(Beginning of INPUT RECORDS)

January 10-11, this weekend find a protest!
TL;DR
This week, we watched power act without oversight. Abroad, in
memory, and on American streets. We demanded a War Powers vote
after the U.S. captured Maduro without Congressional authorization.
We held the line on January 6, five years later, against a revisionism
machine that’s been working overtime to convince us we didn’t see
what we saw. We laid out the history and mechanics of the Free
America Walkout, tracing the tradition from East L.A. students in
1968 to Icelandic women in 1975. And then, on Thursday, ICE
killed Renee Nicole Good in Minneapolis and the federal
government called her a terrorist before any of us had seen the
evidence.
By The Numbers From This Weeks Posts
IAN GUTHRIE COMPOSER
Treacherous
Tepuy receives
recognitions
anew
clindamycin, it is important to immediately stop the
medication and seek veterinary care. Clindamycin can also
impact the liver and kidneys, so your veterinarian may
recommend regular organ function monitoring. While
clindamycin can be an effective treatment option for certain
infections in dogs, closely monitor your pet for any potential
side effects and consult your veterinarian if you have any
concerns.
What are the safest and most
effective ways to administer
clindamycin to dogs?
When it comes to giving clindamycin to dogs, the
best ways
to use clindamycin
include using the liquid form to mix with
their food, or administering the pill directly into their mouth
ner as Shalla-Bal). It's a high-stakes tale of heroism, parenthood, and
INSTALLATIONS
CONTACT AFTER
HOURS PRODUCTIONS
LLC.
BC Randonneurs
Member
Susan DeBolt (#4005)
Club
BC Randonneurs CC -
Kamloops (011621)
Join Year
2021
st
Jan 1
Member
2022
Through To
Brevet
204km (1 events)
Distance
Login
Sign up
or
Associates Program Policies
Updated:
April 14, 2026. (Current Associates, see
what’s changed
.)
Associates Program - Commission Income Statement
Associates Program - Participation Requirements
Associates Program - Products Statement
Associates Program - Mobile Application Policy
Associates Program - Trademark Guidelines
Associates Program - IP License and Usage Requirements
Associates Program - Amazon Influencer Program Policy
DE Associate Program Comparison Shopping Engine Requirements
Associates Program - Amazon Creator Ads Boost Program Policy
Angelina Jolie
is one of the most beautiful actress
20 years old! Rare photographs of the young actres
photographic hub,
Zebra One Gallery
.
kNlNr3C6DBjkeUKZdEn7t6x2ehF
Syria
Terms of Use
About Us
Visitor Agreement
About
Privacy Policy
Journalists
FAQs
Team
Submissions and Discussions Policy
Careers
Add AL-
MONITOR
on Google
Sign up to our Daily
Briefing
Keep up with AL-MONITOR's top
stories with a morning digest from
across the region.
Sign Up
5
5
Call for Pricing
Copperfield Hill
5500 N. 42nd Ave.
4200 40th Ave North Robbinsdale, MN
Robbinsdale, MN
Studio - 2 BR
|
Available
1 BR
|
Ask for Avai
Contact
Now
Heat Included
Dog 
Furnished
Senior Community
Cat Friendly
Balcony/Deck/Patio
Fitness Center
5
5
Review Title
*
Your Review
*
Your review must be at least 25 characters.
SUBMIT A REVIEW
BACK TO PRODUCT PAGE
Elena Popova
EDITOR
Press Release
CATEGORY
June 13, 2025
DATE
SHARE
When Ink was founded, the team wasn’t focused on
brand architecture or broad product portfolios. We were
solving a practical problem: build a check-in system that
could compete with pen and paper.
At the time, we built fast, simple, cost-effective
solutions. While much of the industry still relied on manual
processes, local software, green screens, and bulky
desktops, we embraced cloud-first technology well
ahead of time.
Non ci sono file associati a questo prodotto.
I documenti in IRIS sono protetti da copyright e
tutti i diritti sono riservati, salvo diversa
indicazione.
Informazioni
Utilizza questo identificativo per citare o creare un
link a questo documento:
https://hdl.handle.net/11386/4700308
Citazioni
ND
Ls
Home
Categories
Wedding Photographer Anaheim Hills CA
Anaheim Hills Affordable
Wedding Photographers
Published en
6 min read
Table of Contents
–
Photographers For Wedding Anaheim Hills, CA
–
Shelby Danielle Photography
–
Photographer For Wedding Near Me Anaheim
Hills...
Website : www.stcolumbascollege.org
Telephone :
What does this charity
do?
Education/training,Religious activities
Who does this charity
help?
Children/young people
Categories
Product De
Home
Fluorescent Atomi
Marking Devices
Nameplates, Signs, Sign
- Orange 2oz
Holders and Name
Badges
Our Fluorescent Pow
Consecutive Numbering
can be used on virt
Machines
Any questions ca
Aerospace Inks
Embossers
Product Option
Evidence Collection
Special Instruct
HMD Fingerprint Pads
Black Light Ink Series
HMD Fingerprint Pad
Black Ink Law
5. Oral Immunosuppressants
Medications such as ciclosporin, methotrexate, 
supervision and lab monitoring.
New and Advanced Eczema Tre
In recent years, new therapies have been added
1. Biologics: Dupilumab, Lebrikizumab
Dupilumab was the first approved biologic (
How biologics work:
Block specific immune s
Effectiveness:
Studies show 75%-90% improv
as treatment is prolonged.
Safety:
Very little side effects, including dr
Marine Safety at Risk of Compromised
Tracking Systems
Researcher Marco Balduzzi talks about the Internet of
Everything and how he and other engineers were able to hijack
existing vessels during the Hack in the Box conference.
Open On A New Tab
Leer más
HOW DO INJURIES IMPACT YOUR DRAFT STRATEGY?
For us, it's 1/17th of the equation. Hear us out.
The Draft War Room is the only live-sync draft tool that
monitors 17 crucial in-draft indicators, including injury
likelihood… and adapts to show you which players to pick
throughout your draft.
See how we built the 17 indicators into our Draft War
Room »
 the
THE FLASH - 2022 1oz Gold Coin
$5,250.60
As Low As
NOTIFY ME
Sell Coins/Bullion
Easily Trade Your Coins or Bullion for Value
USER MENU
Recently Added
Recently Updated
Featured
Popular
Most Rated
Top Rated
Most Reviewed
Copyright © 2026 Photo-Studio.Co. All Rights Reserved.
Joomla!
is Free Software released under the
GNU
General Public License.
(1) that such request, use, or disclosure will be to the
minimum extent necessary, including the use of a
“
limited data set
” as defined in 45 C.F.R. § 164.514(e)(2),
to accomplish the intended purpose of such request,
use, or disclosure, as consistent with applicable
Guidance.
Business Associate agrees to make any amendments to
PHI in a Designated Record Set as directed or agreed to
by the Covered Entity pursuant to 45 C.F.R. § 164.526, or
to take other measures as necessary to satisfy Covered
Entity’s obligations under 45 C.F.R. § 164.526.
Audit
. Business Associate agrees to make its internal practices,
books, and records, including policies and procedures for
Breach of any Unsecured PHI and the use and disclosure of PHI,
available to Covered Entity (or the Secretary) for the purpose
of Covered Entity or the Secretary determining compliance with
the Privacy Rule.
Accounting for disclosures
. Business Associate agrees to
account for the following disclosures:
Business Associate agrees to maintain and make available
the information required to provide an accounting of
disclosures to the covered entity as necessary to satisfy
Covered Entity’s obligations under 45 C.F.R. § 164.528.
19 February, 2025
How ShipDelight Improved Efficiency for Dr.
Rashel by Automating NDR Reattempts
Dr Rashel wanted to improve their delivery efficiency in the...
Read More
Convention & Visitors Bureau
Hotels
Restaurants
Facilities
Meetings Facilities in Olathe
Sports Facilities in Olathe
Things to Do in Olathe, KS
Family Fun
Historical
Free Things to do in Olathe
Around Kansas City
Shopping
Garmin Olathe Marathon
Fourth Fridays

(End of INPUT RECORDS)

PROBLEM DETAILS -
Output exactly the lines of the material above from the one containing "When Ink was" up to and including the one containing "processes, local software, green".

OUTPUT FOR THIS TASK -
When Ink was founded, the team wasn’t focused on
brand architecture or broad product portfolios. We were
solving a practical problem: build a check-in system that
could compete with pen and paper.
At the time, we built fast, simple, cost-effective
solutions. While much of the industry still relied on manual
processes, local software, green screens, and bulky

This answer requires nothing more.